The method of claim 1, wherein the device,

And a second capacitor connected in parallel with the LED to control flickering of the LED.
An energy recycling high power factor LED control method for driving at least one LED by an AC input power source,

Rectifying the AC input power to provide the LED to the LED;

Determining whether a voltage applied to the LED exceeds a LED driving threshold voltage in a first cycle period of the rectified AC input power; And

As a result of the determination, when the voltage applied to the LED exceeds the LED driving threshold voltage, operating in a first operation mode of primary charging at least a part of the power supplied to the LED to a charging capacitor connected in series with the LED. Comprising; energy recycling high power factor LED control method.
The method of claim 6, wherein the rectifying of the AC input power source comprises:

And full-wave rectifying the AC input power by a bridge diode.
The method of claim 6, wherein after the first mode of operation,

Operating in a second operation mode in which primary charging of the charging capacitor is terminated when the voltage decreases as the phase of the voltage applied to the LED passes 90 ° in the first cycle period of the rectified AC input power.
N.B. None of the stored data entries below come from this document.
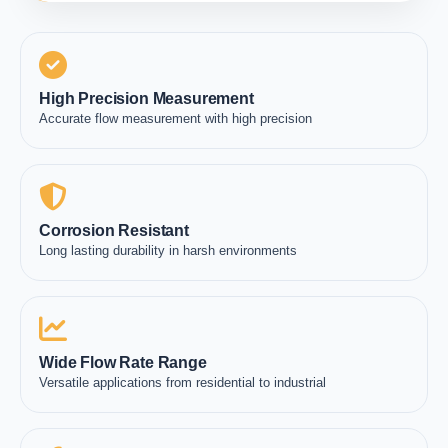
High Precision Measurement
Accurate flow measurement with high precision
Corrosion Resistant
Long lasting durability in harsh environments
Wide Flow Rate Range
Versatile applications from residential to industrial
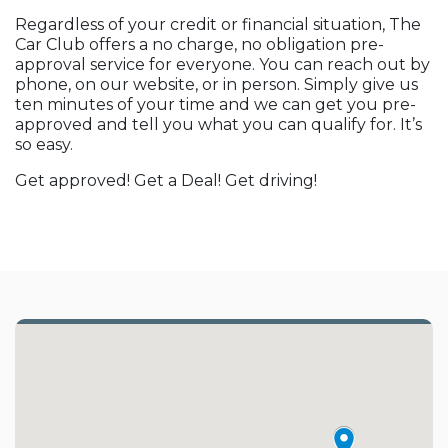
Regardless of your credit or financial situation, The
Car Club offers a no charge, no obligation pre-
approval service for everyone. You can reach out by
phone, on our website, or in person. Simply give us
ten minutes of your time and we can get you pre-
approved and tell you what you can qualify for. It’s
so easy.
Get approved! Get a Deal! Get driving!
It further comprises; Energy recycling high power factor LED control method.
The method of claim 8, wherein after the second mode of operation,

When the voltage applied to the LED falls below the LED driving threshold voltage, operating in a third operation mode of charging at least a part of the power supplied to the LED to the charging capacitor secondary; , Energy recycling high power factor LED control method.
The method of claim 9, wherein after the third mode of operation:

When the voltage applied to the LED rises again in the second cycle period of the rectified AC input power and satisfies a preset condition, the power charged in the charging capacitor and the rectified AC input power are combined to turn on the LED. Operating in a fourth mode of operation; further comprising, energy recycling high power factor LED control method.